The Main Entrance to Canberra Hospital. The new Critical Services Building is bringing some necessary but painful change. Photo: Michelle Kroll.
The ACT is investing a lot of taxpayers’ money in ACT hospitals – $661 million for the new Critical Services Building at Canberra Hospital and probably about a billion for the new Northside Hospital to come.
After years of bad performance data for the ACT’s Emergency Departments and elective surgery, there are signs that the money and efficiency measures are bearing fruit.
Yet Health Minister Rachel Stephen-Smith is facing more strife, this time over the six-month-old operations centre at Canberra Hospital which has upset orthopedic surgeons and probably others.

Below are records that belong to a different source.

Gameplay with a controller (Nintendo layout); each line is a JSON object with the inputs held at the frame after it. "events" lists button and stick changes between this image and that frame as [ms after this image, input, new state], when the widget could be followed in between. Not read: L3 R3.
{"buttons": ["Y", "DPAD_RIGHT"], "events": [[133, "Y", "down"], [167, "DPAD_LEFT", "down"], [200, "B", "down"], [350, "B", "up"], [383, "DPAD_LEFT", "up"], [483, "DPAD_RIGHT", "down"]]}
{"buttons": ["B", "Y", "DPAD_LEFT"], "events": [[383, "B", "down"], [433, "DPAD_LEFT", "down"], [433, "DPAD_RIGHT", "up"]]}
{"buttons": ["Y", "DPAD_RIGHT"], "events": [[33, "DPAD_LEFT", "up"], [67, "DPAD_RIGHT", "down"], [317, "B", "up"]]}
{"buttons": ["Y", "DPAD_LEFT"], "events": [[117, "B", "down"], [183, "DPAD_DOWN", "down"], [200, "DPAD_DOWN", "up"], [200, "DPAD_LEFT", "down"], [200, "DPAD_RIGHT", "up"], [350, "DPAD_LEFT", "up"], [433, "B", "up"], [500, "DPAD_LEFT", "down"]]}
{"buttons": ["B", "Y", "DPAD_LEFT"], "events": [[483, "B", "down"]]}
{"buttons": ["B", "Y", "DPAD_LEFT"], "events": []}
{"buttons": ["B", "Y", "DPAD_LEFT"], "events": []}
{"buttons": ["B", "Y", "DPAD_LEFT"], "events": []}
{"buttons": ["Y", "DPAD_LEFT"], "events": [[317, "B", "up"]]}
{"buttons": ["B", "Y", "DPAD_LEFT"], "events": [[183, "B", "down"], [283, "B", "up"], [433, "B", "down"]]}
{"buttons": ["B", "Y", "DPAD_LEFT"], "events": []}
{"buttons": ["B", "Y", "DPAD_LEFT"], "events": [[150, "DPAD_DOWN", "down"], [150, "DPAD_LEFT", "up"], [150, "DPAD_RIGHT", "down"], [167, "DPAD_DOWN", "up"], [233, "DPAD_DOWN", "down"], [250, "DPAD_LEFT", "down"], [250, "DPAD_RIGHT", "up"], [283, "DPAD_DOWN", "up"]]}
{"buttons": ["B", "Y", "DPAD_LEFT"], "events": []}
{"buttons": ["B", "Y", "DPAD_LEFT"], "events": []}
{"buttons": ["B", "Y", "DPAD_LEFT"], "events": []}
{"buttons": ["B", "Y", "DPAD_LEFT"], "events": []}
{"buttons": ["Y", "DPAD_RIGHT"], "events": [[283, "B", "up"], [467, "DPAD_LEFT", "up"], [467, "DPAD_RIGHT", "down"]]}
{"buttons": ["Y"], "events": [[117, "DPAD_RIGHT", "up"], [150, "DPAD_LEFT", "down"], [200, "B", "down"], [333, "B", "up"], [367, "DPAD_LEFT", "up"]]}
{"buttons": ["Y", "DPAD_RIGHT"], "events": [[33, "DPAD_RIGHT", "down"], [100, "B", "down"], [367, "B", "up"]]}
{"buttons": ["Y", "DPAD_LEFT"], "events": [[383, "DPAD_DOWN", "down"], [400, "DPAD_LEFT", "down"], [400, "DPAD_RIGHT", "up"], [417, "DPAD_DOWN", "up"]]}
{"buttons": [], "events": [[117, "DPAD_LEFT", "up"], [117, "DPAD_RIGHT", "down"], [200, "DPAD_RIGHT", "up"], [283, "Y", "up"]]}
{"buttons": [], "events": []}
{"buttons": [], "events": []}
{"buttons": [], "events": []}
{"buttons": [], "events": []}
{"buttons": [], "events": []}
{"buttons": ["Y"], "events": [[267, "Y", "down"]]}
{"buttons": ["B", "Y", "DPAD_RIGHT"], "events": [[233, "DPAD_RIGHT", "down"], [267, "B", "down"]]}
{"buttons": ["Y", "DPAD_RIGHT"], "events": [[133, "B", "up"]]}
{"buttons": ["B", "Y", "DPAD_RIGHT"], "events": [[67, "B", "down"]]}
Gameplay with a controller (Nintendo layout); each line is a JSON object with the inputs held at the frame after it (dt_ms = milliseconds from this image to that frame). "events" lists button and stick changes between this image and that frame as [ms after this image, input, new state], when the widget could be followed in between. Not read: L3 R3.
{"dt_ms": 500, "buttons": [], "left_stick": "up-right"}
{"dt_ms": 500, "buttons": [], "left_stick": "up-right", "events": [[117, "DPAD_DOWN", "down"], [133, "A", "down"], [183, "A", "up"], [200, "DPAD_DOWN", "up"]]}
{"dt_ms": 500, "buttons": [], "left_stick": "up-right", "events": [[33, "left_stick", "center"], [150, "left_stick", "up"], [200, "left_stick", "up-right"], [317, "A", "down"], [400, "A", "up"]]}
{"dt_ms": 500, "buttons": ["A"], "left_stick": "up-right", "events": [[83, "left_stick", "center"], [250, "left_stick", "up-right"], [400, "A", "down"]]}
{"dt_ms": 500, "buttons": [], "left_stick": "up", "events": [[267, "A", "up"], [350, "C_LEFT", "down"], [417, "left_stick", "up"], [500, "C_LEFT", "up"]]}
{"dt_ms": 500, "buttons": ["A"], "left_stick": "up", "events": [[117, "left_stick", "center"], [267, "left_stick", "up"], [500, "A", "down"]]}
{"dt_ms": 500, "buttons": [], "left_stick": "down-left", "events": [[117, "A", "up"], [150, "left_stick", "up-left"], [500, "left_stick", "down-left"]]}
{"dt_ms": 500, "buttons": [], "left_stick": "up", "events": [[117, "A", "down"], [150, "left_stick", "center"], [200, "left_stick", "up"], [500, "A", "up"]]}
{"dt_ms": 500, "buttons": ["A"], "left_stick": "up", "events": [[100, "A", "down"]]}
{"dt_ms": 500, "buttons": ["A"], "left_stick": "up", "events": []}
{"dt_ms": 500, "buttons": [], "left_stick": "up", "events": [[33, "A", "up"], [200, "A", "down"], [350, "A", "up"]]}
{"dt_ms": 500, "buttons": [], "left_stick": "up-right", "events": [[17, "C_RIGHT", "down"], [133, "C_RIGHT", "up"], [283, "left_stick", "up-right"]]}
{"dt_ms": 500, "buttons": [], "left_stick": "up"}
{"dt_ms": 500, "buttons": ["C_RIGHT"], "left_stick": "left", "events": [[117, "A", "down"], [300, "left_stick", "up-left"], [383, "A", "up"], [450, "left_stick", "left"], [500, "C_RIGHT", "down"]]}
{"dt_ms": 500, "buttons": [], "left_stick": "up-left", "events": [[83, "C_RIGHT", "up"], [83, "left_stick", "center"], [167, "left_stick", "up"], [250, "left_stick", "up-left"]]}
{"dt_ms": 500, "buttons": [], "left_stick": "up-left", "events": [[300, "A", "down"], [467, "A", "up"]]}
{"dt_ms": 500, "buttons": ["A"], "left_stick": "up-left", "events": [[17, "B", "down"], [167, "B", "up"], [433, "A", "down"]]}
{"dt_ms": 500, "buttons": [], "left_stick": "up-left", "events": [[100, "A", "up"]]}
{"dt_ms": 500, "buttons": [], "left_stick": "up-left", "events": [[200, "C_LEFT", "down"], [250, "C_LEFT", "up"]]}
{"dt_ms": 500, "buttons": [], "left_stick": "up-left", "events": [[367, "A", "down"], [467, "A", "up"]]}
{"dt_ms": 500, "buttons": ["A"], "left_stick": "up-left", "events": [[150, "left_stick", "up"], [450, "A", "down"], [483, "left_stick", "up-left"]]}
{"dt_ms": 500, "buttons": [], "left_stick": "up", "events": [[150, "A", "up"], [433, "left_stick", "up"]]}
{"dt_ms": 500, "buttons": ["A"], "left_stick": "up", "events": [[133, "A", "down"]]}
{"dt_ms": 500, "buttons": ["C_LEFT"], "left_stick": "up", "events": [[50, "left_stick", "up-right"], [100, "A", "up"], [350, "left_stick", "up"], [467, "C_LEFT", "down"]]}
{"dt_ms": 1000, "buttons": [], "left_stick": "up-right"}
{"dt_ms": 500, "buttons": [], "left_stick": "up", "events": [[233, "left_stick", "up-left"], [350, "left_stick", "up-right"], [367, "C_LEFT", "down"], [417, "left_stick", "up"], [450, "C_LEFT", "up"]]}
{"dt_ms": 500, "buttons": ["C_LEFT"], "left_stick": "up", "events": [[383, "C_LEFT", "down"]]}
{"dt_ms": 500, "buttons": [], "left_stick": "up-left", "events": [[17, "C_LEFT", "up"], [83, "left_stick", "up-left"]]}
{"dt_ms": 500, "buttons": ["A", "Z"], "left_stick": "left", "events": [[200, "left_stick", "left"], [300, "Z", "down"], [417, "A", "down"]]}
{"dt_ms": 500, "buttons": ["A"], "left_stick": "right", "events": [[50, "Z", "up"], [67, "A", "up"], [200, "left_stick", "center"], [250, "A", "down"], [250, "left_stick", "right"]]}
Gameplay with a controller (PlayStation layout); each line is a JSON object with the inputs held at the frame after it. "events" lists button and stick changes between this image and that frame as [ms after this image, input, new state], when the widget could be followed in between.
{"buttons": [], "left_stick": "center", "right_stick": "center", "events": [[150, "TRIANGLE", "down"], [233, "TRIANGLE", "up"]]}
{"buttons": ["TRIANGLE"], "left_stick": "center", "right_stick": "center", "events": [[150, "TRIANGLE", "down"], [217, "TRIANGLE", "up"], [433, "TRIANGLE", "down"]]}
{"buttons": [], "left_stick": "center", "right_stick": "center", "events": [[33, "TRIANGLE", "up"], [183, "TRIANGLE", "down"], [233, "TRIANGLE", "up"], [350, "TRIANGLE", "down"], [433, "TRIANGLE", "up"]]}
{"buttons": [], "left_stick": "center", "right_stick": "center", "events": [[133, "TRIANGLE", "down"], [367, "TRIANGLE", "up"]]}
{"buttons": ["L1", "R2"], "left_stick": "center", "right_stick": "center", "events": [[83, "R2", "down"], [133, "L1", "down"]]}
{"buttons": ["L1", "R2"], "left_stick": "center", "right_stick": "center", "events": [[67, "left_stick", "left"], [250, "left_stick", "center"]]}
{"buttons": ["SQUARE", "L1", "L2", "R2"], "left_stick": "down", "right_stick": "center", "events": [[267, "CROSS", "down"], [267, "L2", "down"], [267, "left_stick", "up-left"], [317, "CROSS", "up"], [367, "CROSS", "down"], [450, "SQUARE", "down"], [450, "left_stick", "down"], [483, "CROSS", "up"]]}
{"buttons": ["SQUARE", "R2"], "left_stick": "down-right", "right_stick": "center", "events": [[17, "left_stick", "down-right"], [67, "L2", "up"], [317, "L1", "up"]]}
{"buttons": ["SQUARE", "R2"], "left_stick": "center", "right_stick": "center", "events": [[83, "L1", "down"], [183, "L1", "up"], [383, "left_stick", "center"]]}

The head of orthopedics, Professor Paul Smith, has resigned after 25 years and two others have also given notice, claiming interference in their clinical decision making and a tightening of resources.
Simmering away in the background is a dispute over the Minister’s plan to change the way Visiting Medical Officers – surgeons and specialists – are paid, as part of cost-cutting across the hospital system after having to inject a further $227 million into the system to keep it running.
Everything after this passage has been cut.